Caro Francesco, caro Agostino,
le vostre lettere così diverse formano ai miei occhi una sorta di chiasmo. Tu, Francesco, continui a eseguire un rituale meticoloso di cui hai scordato il senso; e tu, Agostino, ricordi il senso ma non confidi più che il rituale possa ricondurti alla pienezza di quella epifania originaria. A ben vedere, un chiasmo simile al vostro aveva già attirato l’attenzione di Sigmund Freud, che ne scrisse per la prima volta nel 1907 in un breve articolo intitolato Comportamenti ossessivi e pratiche religiose.

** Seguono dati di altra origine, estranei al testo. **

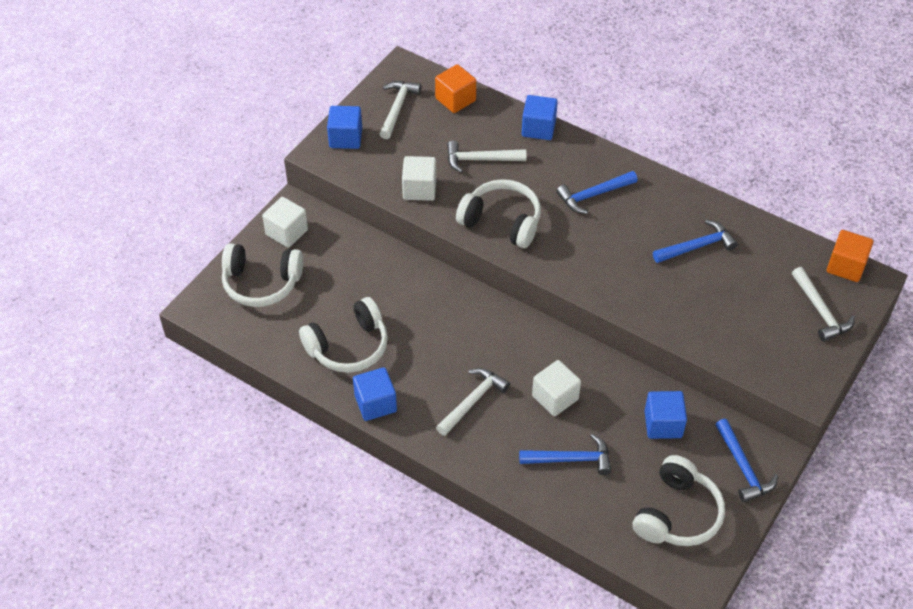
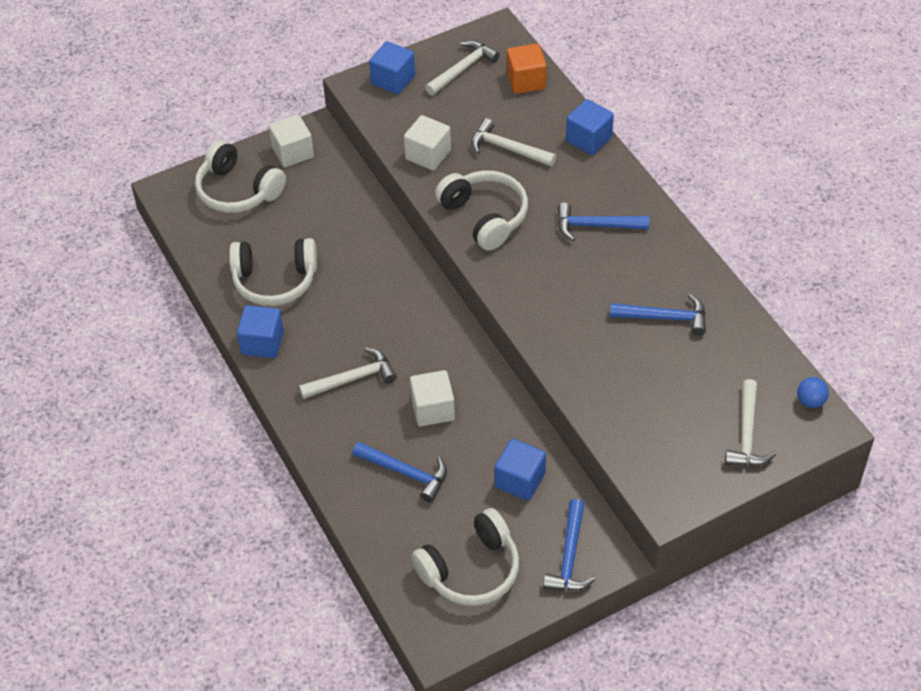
camera: 30 degrees right, 0 degrees up
(846, 266) = (810, 401): orange cube -> blue ball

Betsie Van der Meer, Getty Images

Da una parte sta il nevrotico ossessivo, che è mosso da un’oscura compulsione ad apportare piccole variazioni codificate su attività abituali come vestirsi, spogliarsi, mettersi a letto, soddisfare le necessità fisiologiche quotidiane. Questi cerimoniali, osservava Freud, visti dal di fuori danno l’impressione di essere semplici formalità, e neppure agli occhi del nevrotico che li compie sembrano voler dire chissà che. Eppure, la più insignificante alterazione della liturgia è causa di angosce profondissime. Dal compimento minuzioso di quei gesti – ripiegare le coperte in un certo modo, disporre i vestiti secondo un ordine invariabile, leggere tre libri per volta con caratteristiche precise come fai tu, caro Francesco – sembra dipendere la tenuta del mondo mentale del paziente, che diversamente cadrebbe in pezzi.

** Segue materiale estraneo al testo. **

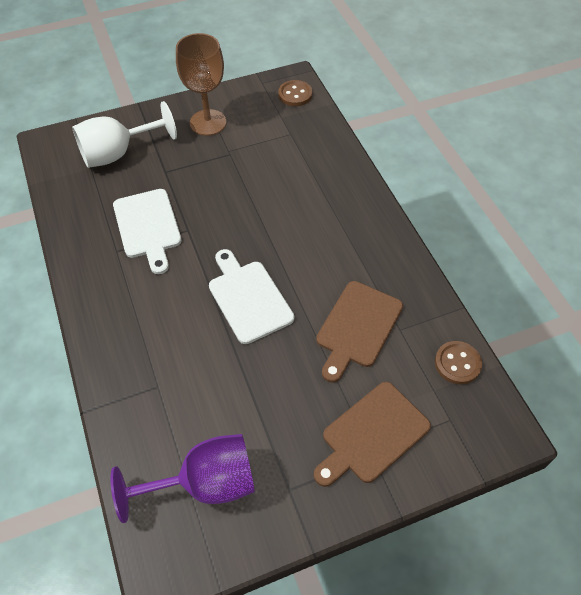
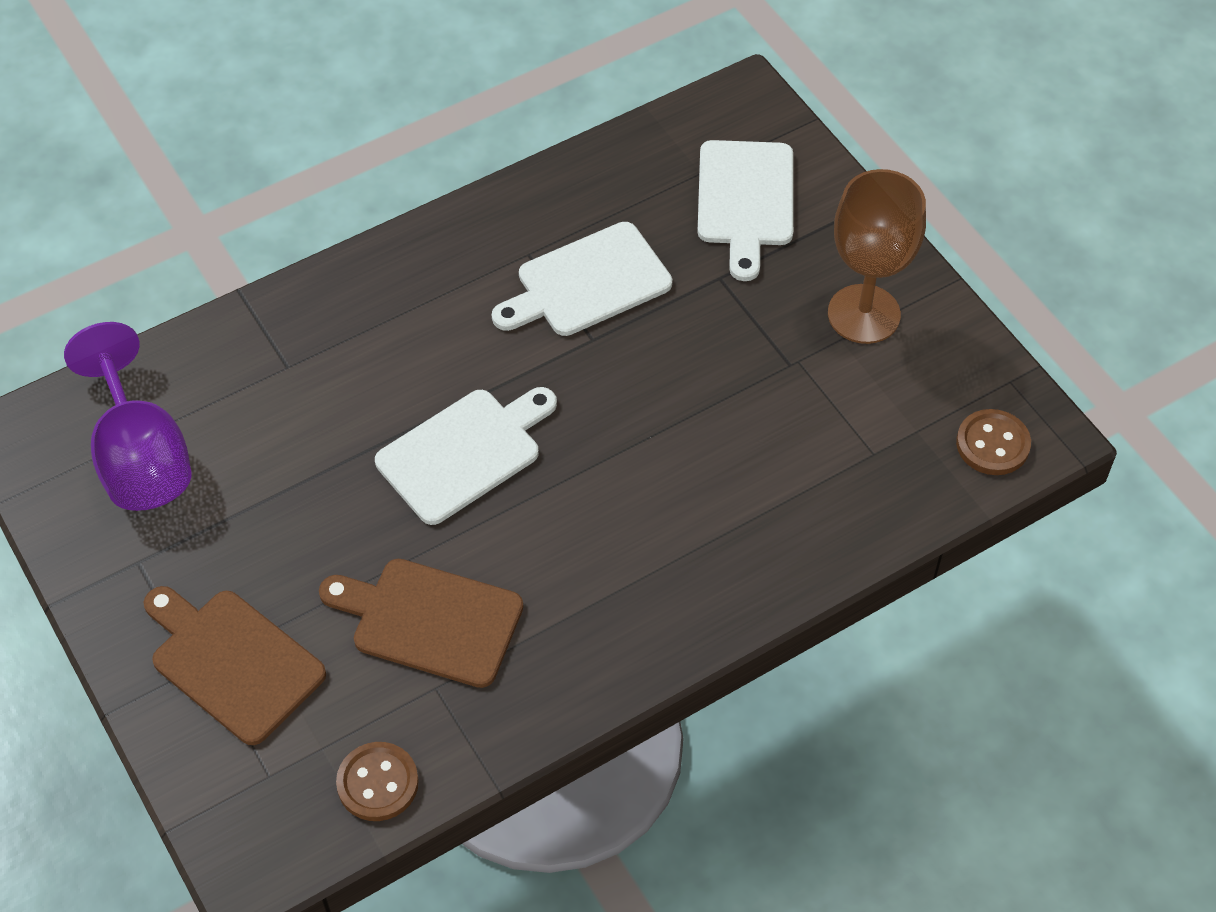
camera: 80 degrees right, 0 degrees up
(118, 153) = (745, 200): white goblet -> white cutting board

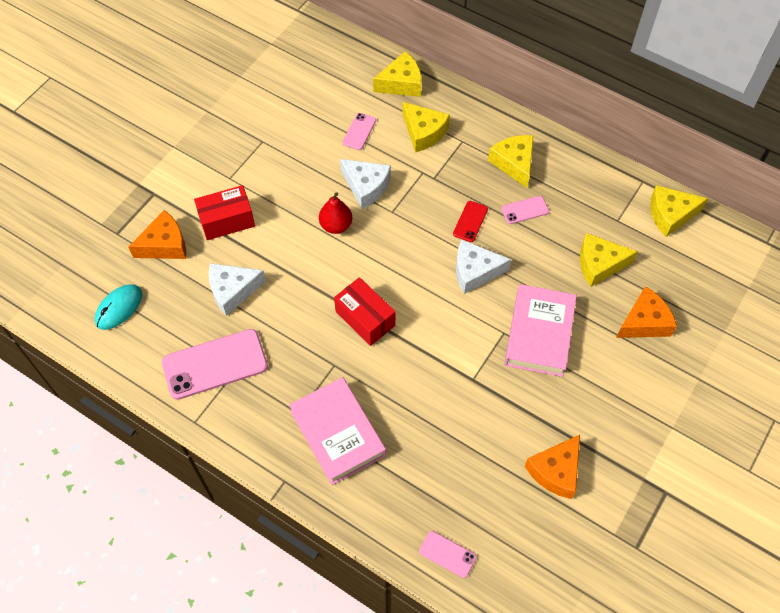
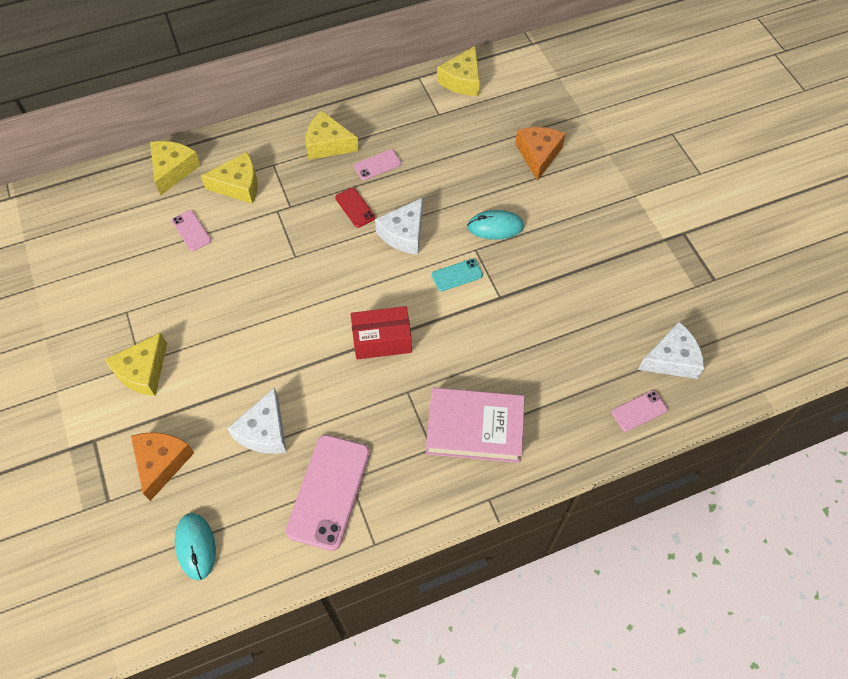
camera: 55 degrees left, 0 degrees up
(227, 220) = (185, 392): red box -> none
(336, 225) = (271, 307): red pear -> none
(366, 187) = (253, 260): white cheese -> white cheese (671, 359)
(467, 334) = (457, 275): none -> turquoise phone
(525, 210) = (377, 165): pink phone -> pink phone turned 45 degrees clockwise
(539, 334) = (495, 227): pink book -> turquoise mouse
(556, 471) = (619, 291): orange cheese -> none
(599, 264) = (467, 150): yellow cheese -> yellow cheese (143, 371)

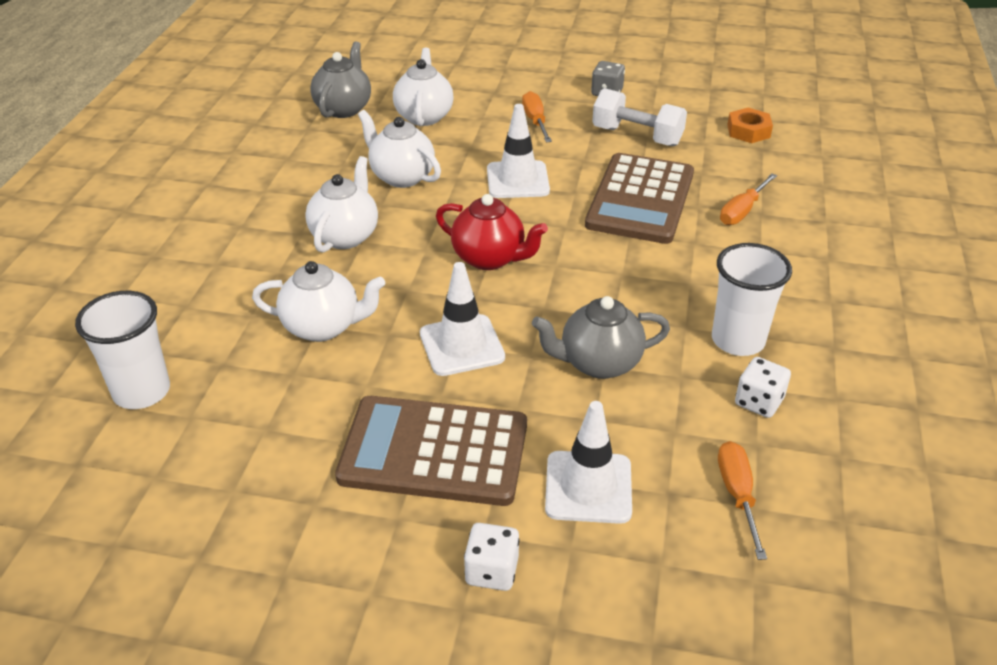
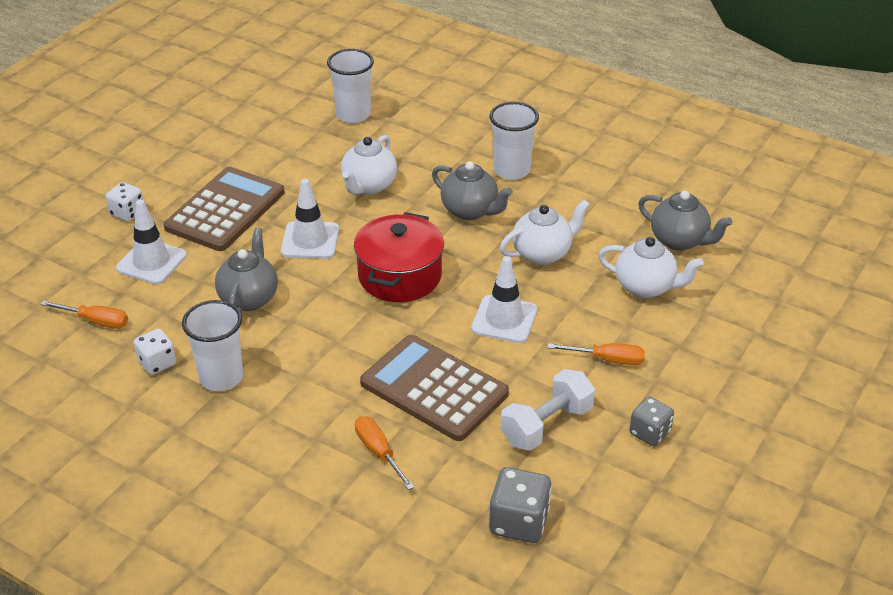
camera: 110 degrees right, 0 degrees up
(252, 223) = (511, 170): none -> white cup
(345, 236) = (470, 211): white teapot -> grey teapot
(489, 258) = (400, 276): red teapot -> red pot
(748, 131) = (519, 522): orange nut -> grey dice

All’origine del rito religioso, invece, sta forse un’esperienza estatica non diversa da quella che hai descritto tu, caro Agostino. Una ierofania, come l’avrebbe chiamata Mircea Eliade, il grande storico della religione nato proprio nell’anno in cui Freud scriveva il suo saggio. Nel luogo di questa manifestazione del sacro – visione, apparizione miracolosa, contatto con esseri soprannaturali – è eretto un tempio, un santuario, un’ara, e si tramandano le parole e i gesti che aprirono quel primo varco tra cielo e terra: è nato un nuovo rito. La tua illuminazione di lettore sulla panchina nel parco non ti ha portato a fondare una religione, ma ti spinge a tornare ogni volta al tuo locus amoenus letterario, nella speranza di sentir soffiare di nuovo qualche refolo di quell’aura magica.

In coda al suo articolo Freud tagliava corto, concludendo che possiamo descrivere la nevrosi come una religiosità individuale e la religione come una nevrosi ossessiva universale. Nel vostro caso, parlerei piuttosto di due rituali privati di lettura che si fondano l’uno su una minaccia serpeggiante, l’altro sullo struggimento per un’estasi irrecuperabile. Il mio consiglio è semplice: abbandonateli. Tu, Francesco, ti accorgerai che malgrado le tue omissioni di cattivo osservante l’universo non cade a pezzi. E tu, Agostino, scoprirai ciò che anche i più grandi mistici hanno dovuto constatare attraversando lunghi periodi di aridità: che la grazia non si estorce, e che il regno dei cieli mal sopporta la violenza.